Aw well I liked your posts! Sad you're leaving, but happy you're moving on  take care!


----------



## Charmander (Sep 5, 2012)

Bye.


----------



## apx24 (Jan 31, 2012)

good luck


----------



## Kimonosan (Jun 5, 2013)

Best of luck you then


----------



## Brasilia (Aug 23, 2012)

sacre coeur!


----------



## rawrguy (Mar 29, 2008)

Sayonara


----------



## cafune (Jan 11, 2011)

You too? I'll miss your optimistic posts! 

Best of luck out there.


----------



## Sacrieur (Jan 14, 2013)

I expected a fanfare of, "Okay bye."

You guys.


----------



## Glass Child (Feb 28, 2013)

Good luck good sir~! ^^

You shall not escape me.


----------



## lzzy (Nov 28, 2012)

Adios my tuna addicted friend
may real life give as much satisfaction as SAS did!


----------



## FunkyMonkey (Nov 26, 2012)

Awh goodluck in life!!! 









And if things dont go as planned dont be shy to come back!!!!!!!! ^_^


----------



## typemismatch (May 30, 2012)

arrivederci mon frere


----------



## Brad (Dec 27, 2011)

Can't blame you, cya


----------



## tieffers (Jan 26, 2013)

You give better health advice than anybody here. I'll miss you.
all my favorite SASers are leaving oh god


----------



## NightWingLikeABoss (Sep 11, 2011)

Sacrieur said:


> I guess it's a positive step? :p
> 
> Time to go live life.
> 
> ...


Don't go!!
If you leave, then there will be nobody to be nice to people I am mean to in threads, then I will just be an *******.

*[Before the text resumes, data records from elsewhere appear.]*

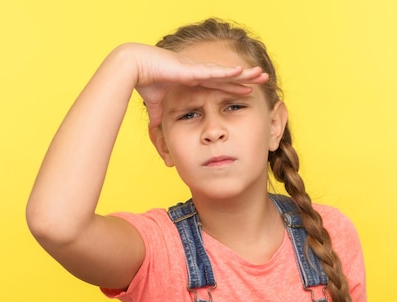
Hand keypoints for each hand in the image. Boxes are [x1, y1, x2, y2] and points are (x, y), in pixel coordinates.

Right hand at [118, 43, 268, 126]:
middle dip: (246, 79)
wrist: (133, 68)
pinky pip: (213, 73)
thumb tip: (159, 137)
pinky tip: (242, 72)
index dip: (234, 88)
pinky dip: (227, 73)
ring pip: (226, 73)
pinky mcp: (191, 70)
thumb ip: (159, 119)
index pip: (218, 86)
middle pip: (228, 78)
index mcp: (192, 81)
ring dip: (244, 74)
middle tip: (263, 79)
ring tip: (260, 74)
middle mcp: (198, 73)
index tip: (247, 90)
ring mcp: (196, 70)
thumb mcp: (156, 107)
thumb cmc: (144, 83)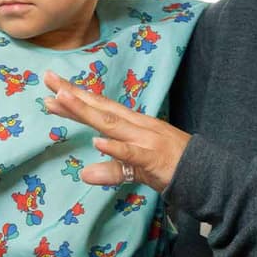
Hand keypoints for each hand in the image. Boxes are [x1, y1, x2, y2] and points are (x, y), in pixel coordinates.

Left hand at [42, 71, 188, 191]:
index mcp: (132, 124)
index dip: (77, 98)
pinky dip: (115, 147)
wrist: (208, 175)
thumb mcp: (136, 169)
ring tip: (63, 99)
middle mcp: (137, 126)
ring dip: (86, 111)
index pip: (100, 108)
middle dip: (74, 95)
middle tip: (48, 81)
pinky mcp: (153, 159)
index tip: (52, 87)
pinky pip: (132, 153)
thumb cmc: (171, 167)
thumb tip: (85, 174)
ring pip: (111, 124)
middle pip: (101, 108)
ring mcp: (145, 140)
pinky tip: (97, 142)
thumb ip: (112, 169)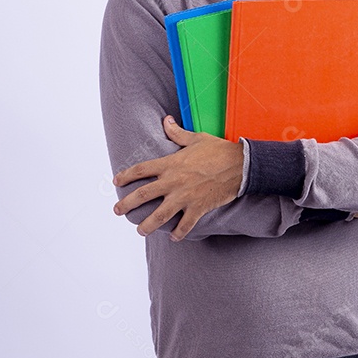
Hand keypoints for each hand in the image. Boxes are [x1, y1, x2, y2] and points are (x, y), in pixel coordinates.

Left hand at [113, 116, 243, 240]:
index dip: (126, 175)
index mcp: (170, 164)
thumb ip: (177, 133)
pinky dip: (178, 233)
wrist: (240, 165)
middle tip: (117, 210)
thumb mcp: (196, 138)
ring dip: (147, 225)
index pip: (141, 170)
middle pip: (143, 195)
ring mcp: (185, 197)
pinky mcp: (198, 208)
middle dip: (126, 204)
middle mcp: (173, 182)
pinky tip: (173, 237)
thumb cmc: (218, 150)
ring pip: (159, 215)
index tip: (116, 182)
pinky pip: (184, 225)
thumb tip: (166, 120)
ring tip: (140, 230)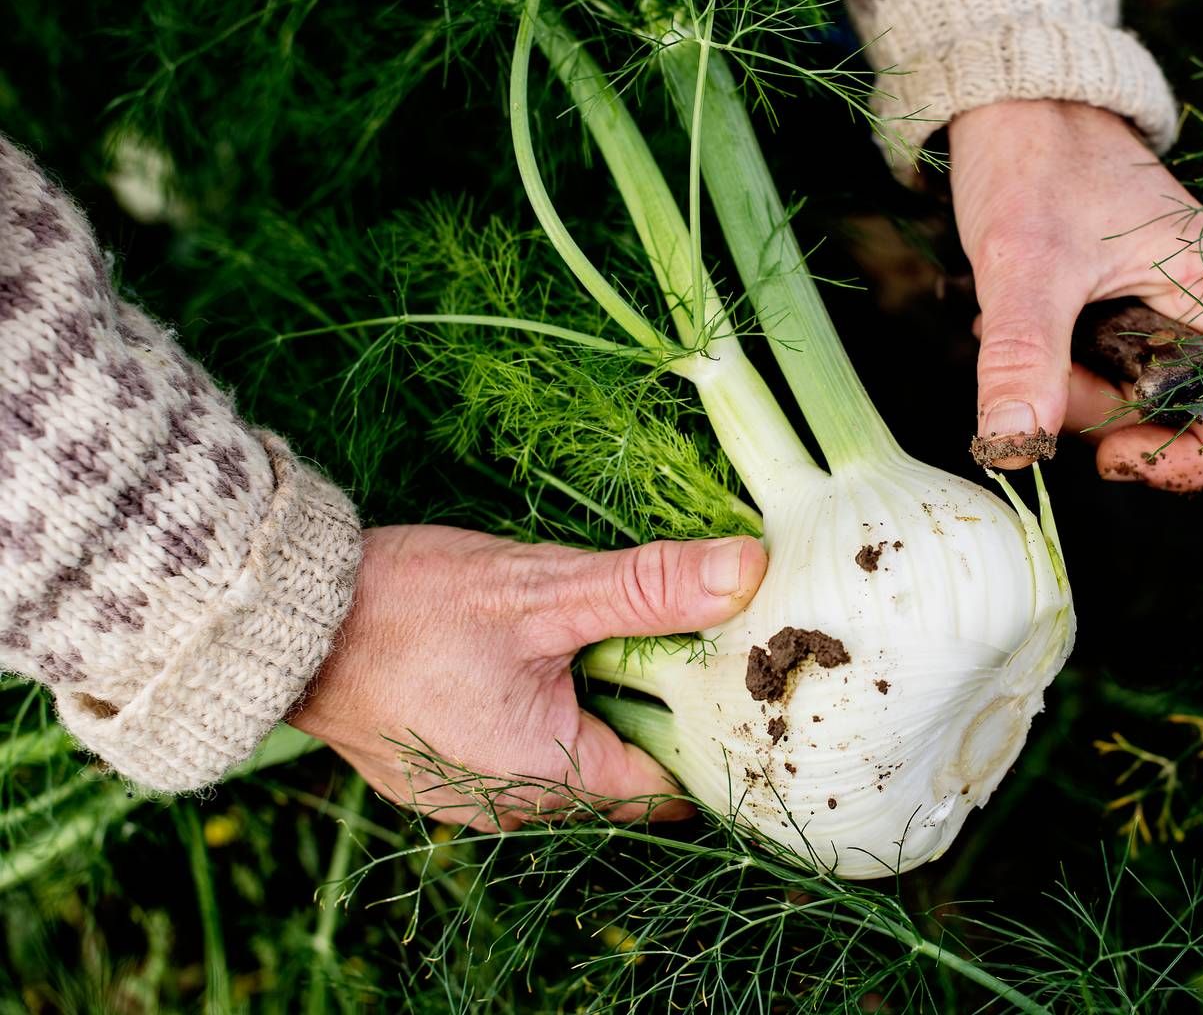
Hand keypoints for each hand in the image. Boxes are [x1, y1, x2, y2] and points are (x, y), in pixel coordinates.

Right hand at [290, 525, 766, 829]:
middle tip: (680, 638)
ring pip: (567, 758)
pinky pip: (517, 751)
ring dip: (593, 706)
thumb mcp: (543, 589)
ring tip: (610, 638)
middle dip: (651, 711)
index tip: (729, 671)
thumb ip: (648, 587)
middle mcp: (510, 808)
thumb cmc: (407, 607)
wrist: (283, 620)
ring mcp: (467, 795)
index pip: (668, 781)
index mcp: (547, 777)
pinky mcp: (437, 769)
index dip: (705, 726)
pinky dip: (544, 711)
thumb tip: (745, 568)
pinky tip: (544, 657)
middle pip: (619, 772)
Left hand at [949, 99, 1202, 489]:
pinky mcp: (1121, 299)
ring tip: (1012, 326)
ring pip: (1129, 392)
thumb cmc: (1032, 160)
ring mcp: (1161, 299)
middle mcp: (1201, 295)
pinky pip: (1101, 362)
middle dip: (1099, 412)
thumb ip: (1025, 359)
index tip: (1116, 459)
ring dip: (1064, 384)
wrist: (1008, 97)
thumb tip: (1016, 449)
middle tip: (1036, 375)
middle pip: (1178, 411)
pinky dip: (1055, 361)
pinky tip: (1015, 320)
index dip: (1195, 455)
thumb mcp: (1024, 265)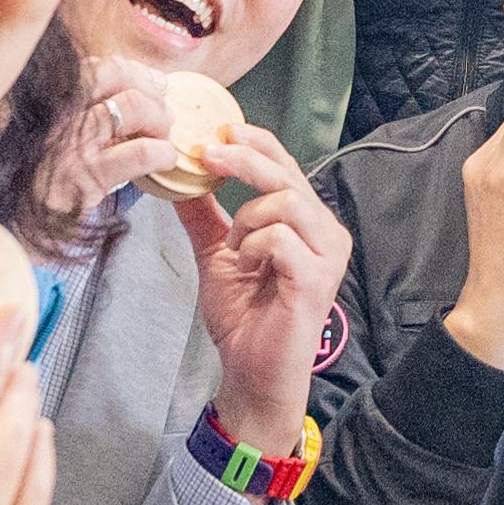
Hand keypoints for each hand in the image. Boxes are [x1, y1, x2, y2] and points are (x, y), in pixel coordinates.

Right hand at [39, 56, 181, 218]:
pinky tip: (164, 160)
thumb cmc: (29, 185)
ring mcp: (68, 144)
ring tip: (165, 136)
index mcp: (44, 103)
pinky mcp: (86, 178)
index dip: (131, 71)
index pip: (93, 67)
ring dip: (160, 118)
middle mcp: (53, 114)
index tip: (153, 83)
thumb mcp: (41, 141)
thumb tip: (124, 99)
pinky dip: (162, 152)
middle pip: (111, 74)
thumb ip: (71, 117)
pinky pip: (140, 153)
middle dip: (147, 87)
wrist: (4, 229)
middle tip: (164, 109)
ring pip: (131, 107)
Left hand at [174, 121, 352, 457]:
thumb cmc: (244, 318)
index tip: (217, 134)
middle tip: (207, 155)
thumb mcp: (217, 253)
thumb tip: (177, 178)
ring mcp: (327, 255)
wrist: (250, 370)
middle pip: (288, 174)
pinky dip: (252, 246)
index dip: (255, 143)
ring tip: (235, 250)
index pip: (287, 166)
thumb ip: (204, 215)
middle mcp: (327, 233)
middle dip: (243, 159)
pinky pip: (280, 238)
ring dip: (246, 220)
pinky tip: (246, 267)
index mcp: (309, 223)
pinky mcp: (316, 278)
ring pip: (286, 201)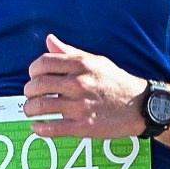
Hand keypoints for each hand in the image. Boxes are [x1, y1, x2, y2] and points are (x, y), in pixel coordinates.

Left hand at [23, 33, 148, 136]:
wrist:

We may not have spoken, but...


----------



## zomgz (Aug 17, 2009)

It might improve your life, escaping from the negativity I mean. I will miss your posts, though! Take care!


----------



## Implicate (Feb 1, 2011)

>:0

That explains how I feel beautifully.


----------



## Sacrieur (Jan 14, 2013)

Implicate said:


> >:0
> 
> That explains how I feel beautifully.


Eating my positivity?

I don't even consider myself optimistic, just very determined to succeed.

---

I'm sticking around for a bit longer, but I may not evaporate completely. I might still check up from time to time (not like I'm getting a permanent ban or anything).


----------



## Dissonance (Dec 27, 2011)

Why do people make these threads? For attention? :/


----------



## Sacrieur (Jan 14, 2013)

Dissonance said:


> Why do people make these threads? For attention? :/


Hey now that's what I like to hear!

:boogie

I knew there had to be at least one out there.


----------



## Nevermore512 (Apr 30, 2013)

Good luck man!





Enjoy life :cry


----------



## Diáfanos (Feb 3, 2011)

Cool story brethren


----------



## Joe (May 18, 2010)

cya


----------



## failoutboy (Jan 4, 2014)

Don't go!


----------



## In a Lonely Place (Mar 26, 2012)

Good luck man


----------



## AntiAnxiety (Jan 8, 2011)

Unfortunately, unless you stay in this section and the coping technique section, I have to say that you made the right choice. I was here years ago. No help from this place. I only came back to help other people now that I've beaten mine. Good luck.


----------